The “aws-marketplace” account owner “679593333241” doesn’t have the 9.4 AMI, probably because the 9.4 AMI provided by Rocky Linux team is faulty, thus not passing AWS validation.
I’m now thinking if I should use aws 679593333241 instead of rocky 792107900819 for my packer and terraform datasources, if that can free me from some troubles in the future.
Just to note (more for search probably, I see you say it affects all non-uefi cloud images) same issue on OpenStack using Rocky-9-GenericCloud-Base-9.4-20240509.0.x86_64.qcow2
Apologies for the delays. We are also dealing with 8.10 work at the same time as this. We have built new images, we just need to upload, test, and publish. Our initial tests with the generic cloud images show that updates should no longer break the images.

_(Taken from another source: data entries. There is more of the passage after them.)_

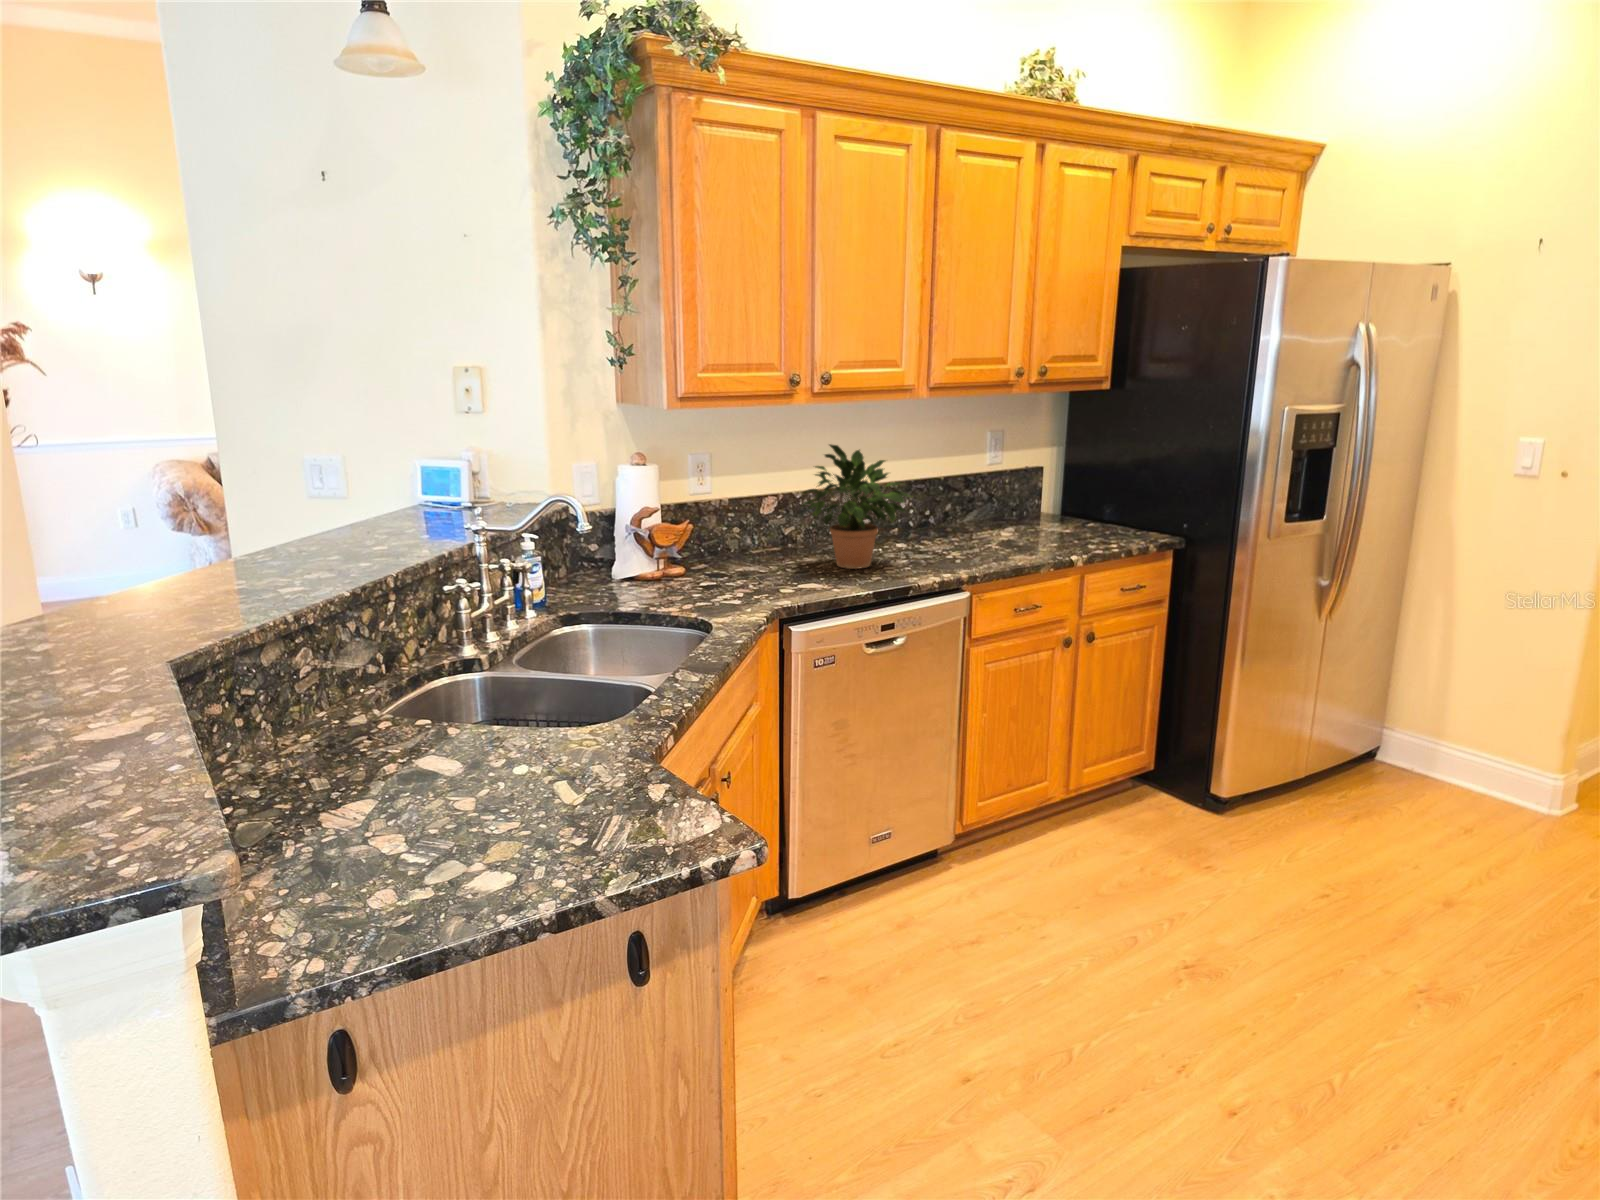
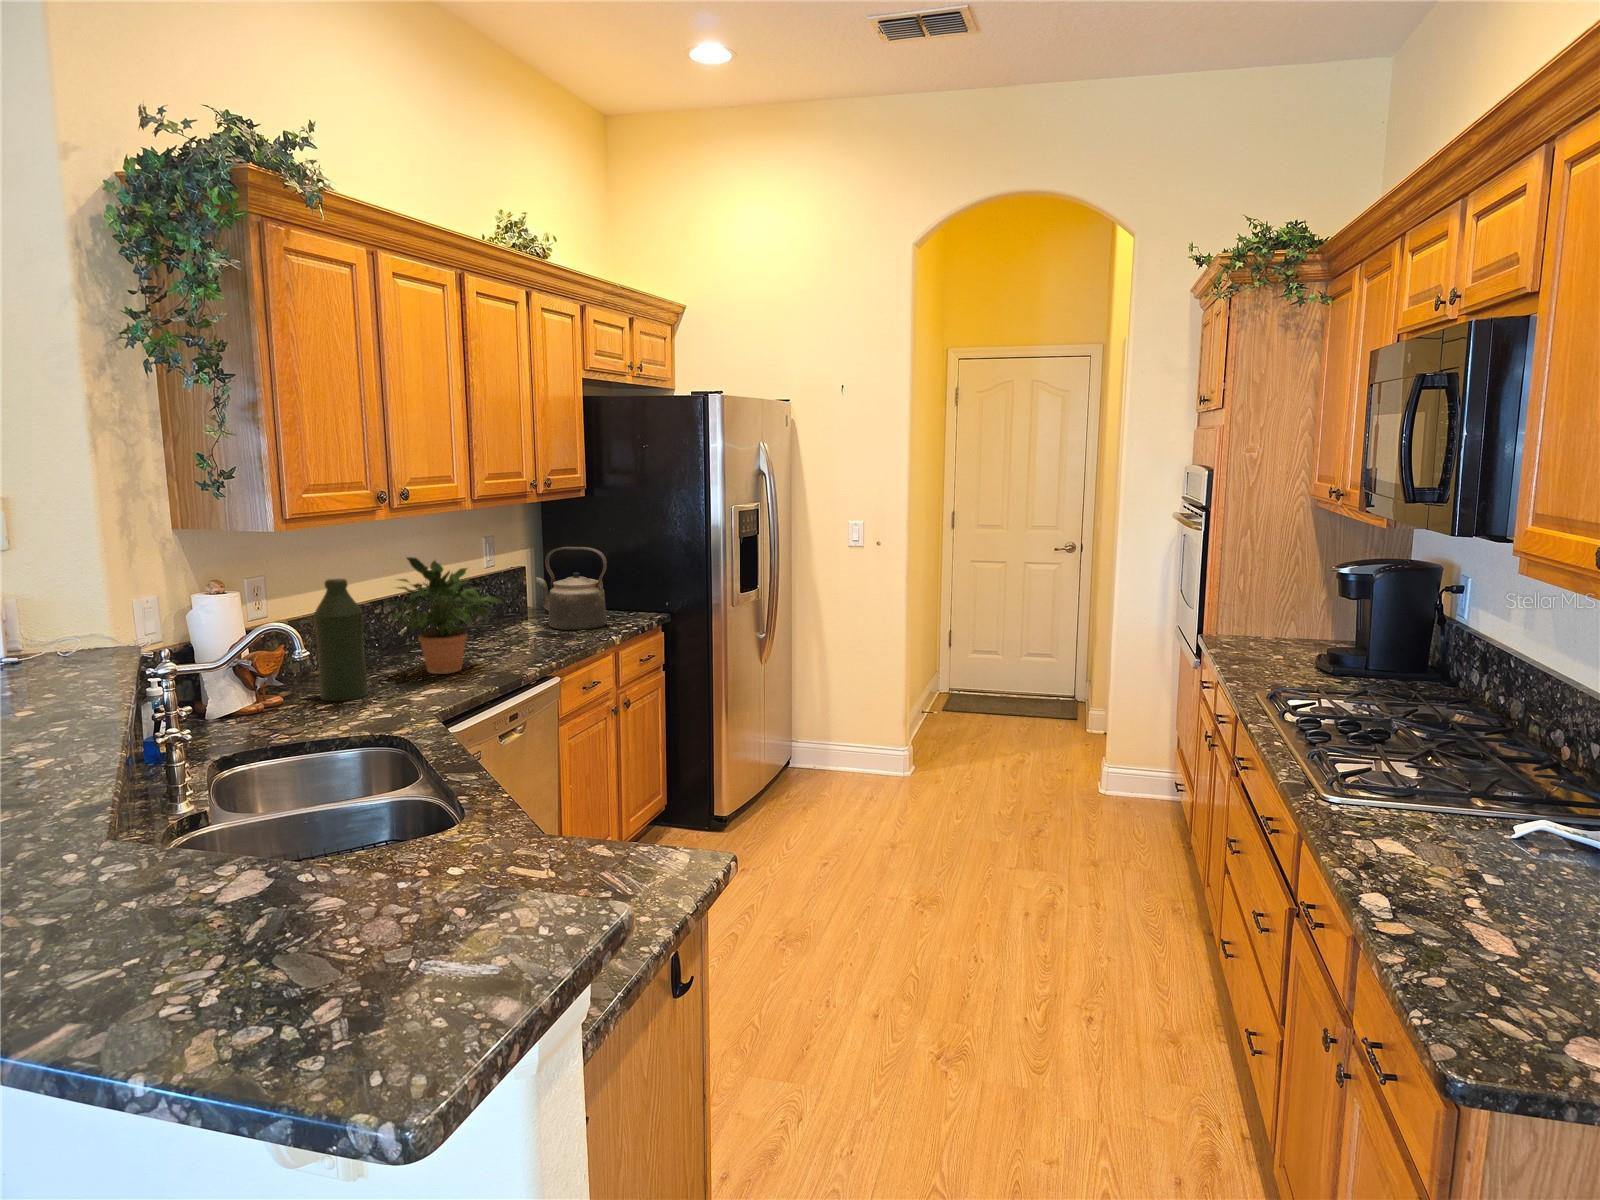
kettle: none [1028,449,1100,546] -> present [536,547,607,630]
bottle: none [713,459,759,578] -> present [314,579,368,701]

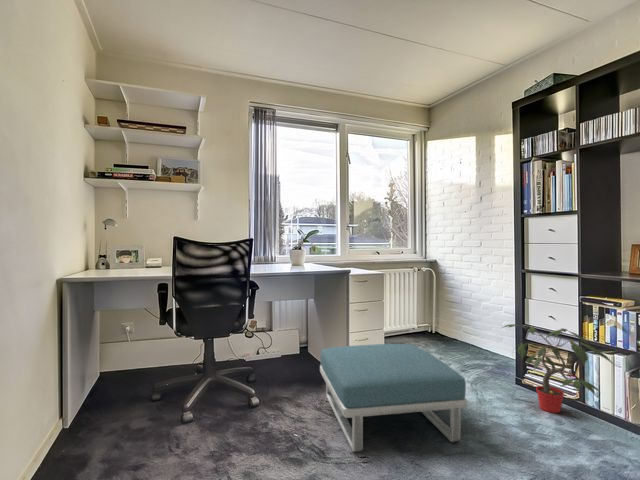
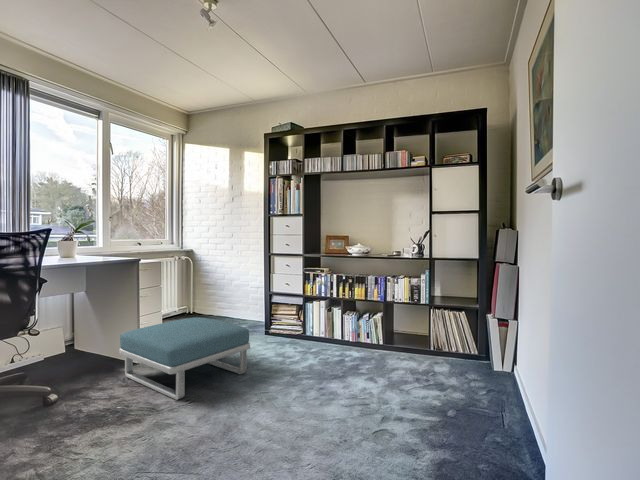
potted plant: present [504,324,613,413] -> none [259,290,323,344]

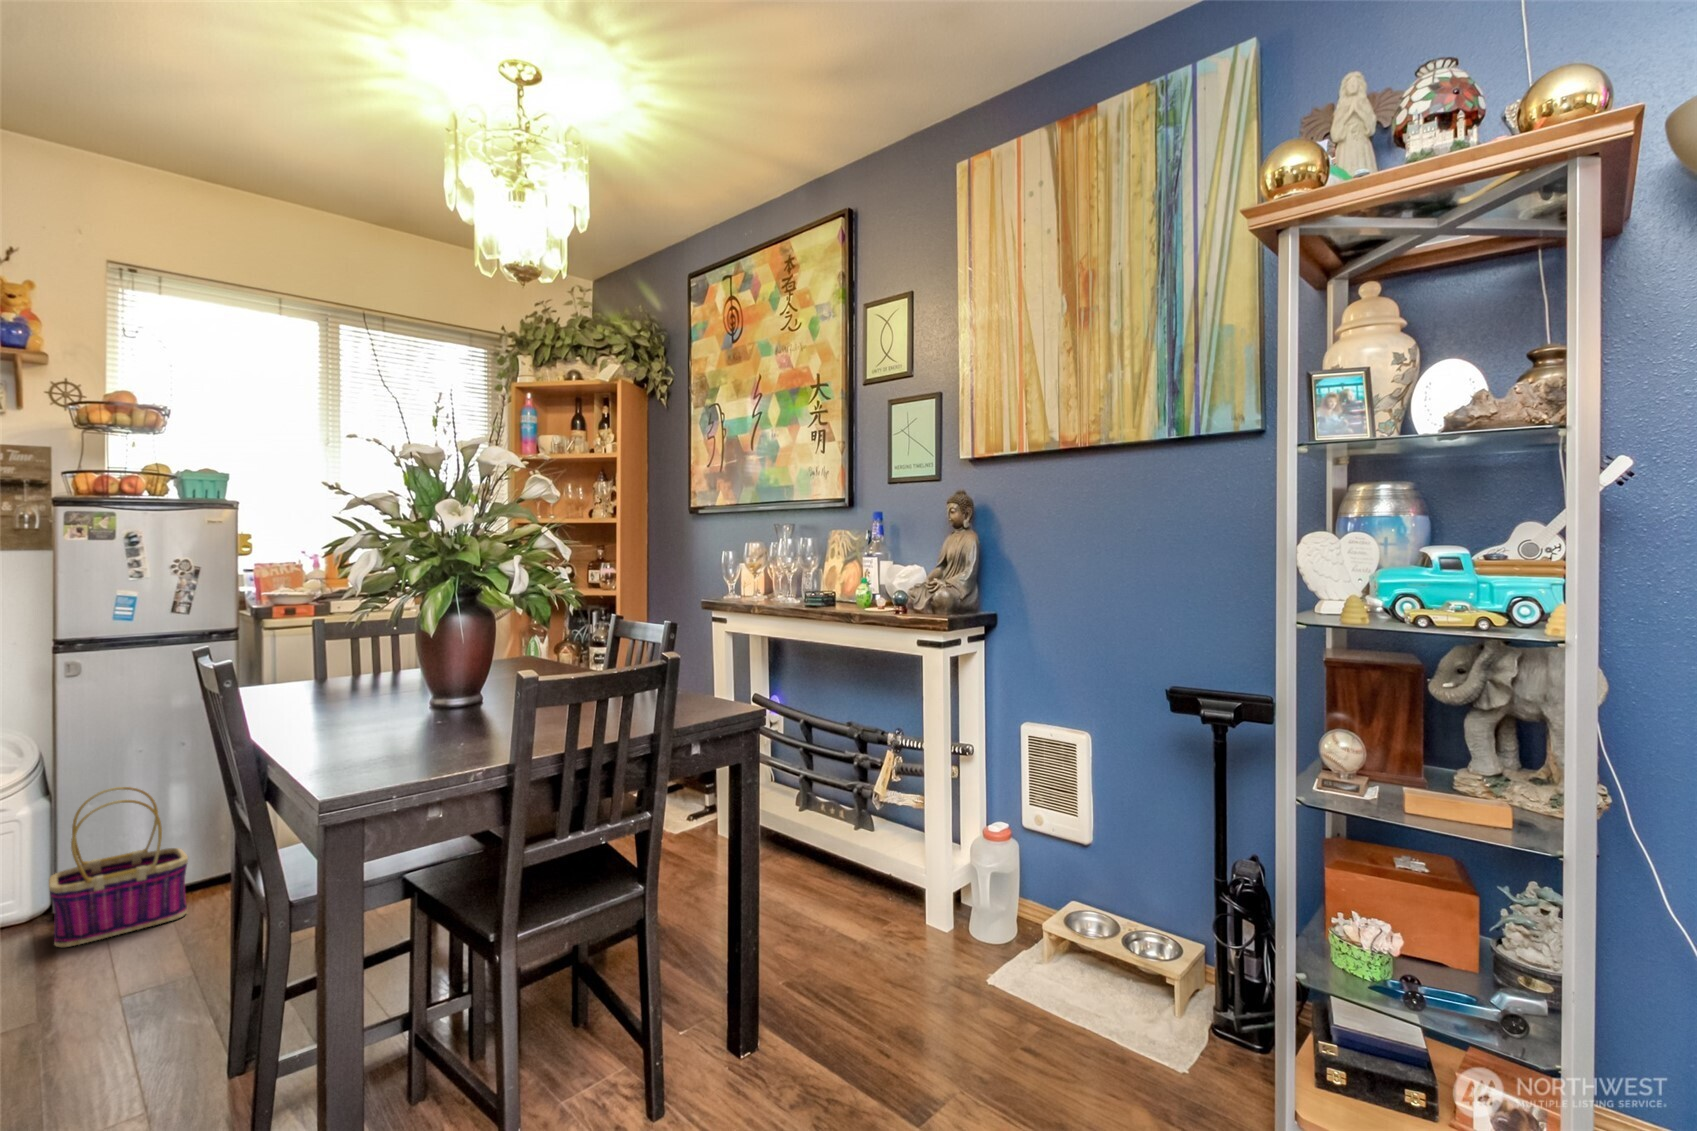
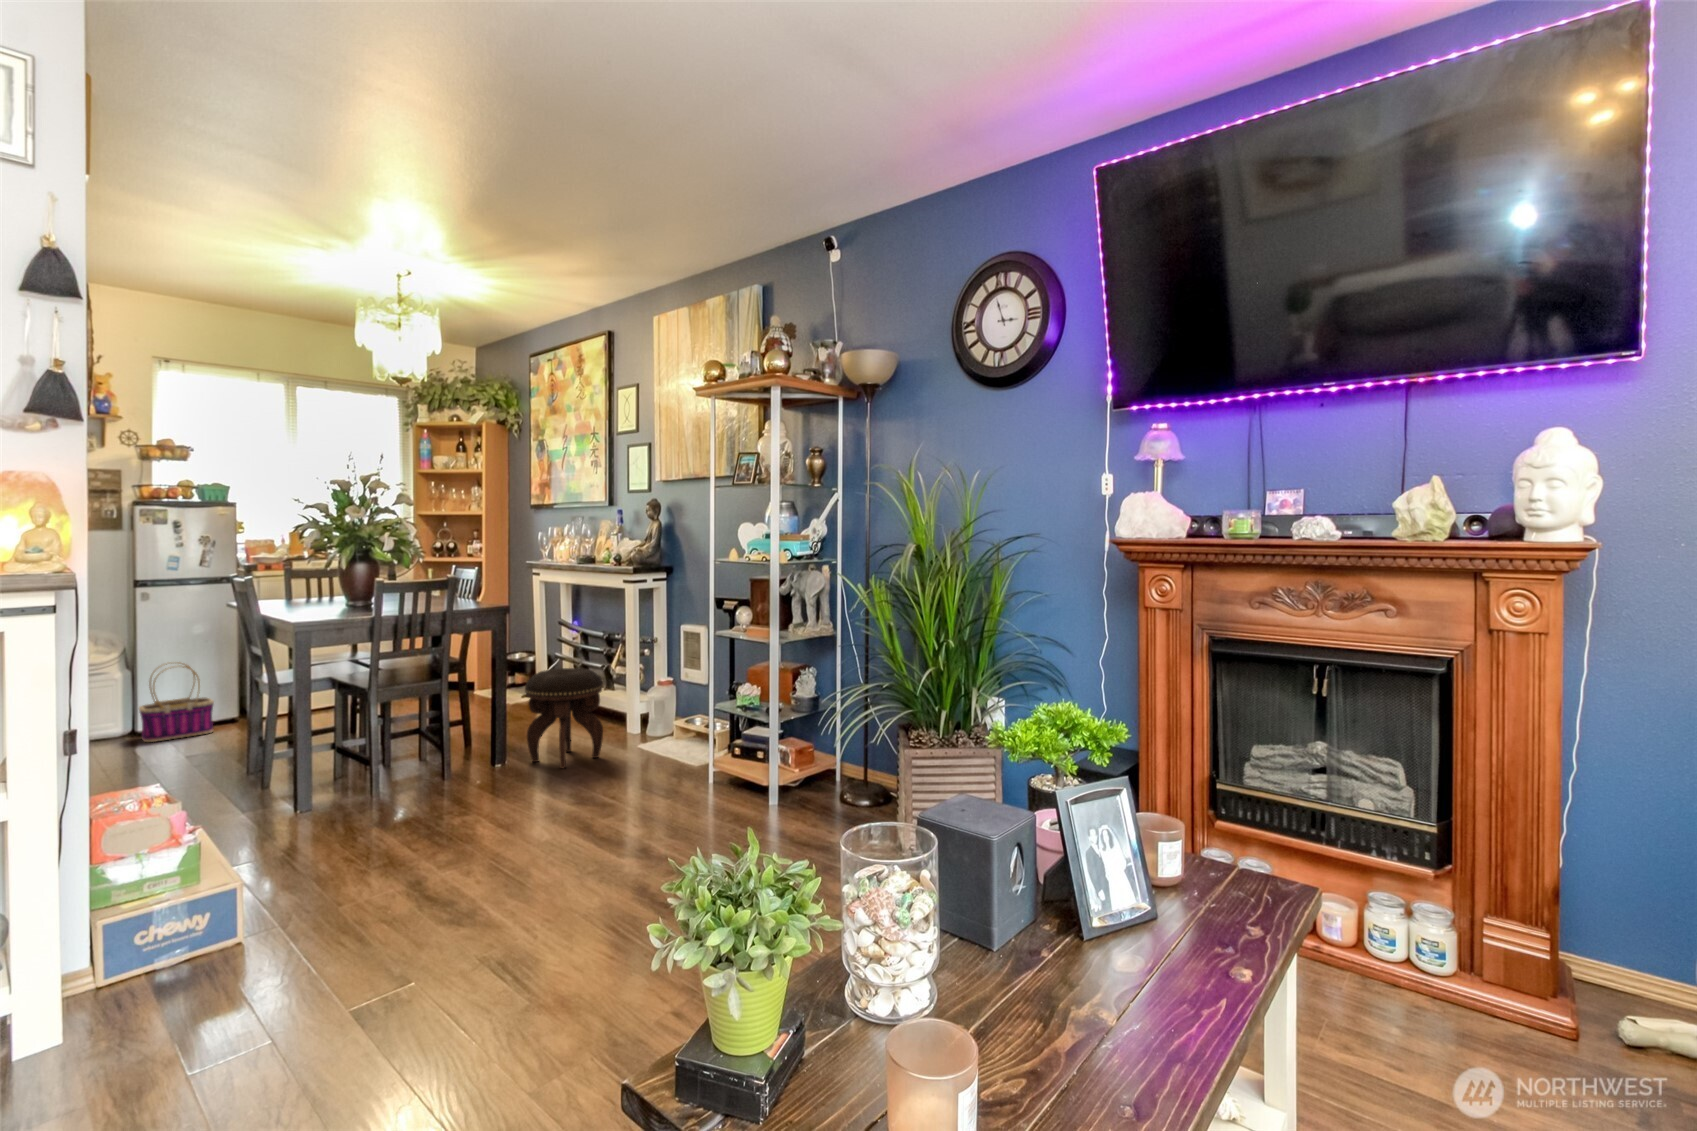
footstool: none [798,828,952,1070] -> present [525,668,603,768]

Ok having stumbled on that new image I just tested it; looks like the rebuild didn’t pull in the new packages as it still wants to update the kernel, but after doing a dnf update * I can confirm that image does not hangs after a reboot.
I noticed that grub reconfiguration was not triggered after kernel packages update as per usual.
Fixed reboot issue on a faulty Rocky-9-EC2-Base-9.4-20240509.0.x86_64 AMI by:
The 792107900819 account is missing the latest aarch64 image . Currently showing Rocky-9-EC2-Base-9.4-20240509.0.aarch64. There is Rocky-9-EC2-Base-9.4-20240523.0.x86_64 for x86_64 image, which I think resolved this issue.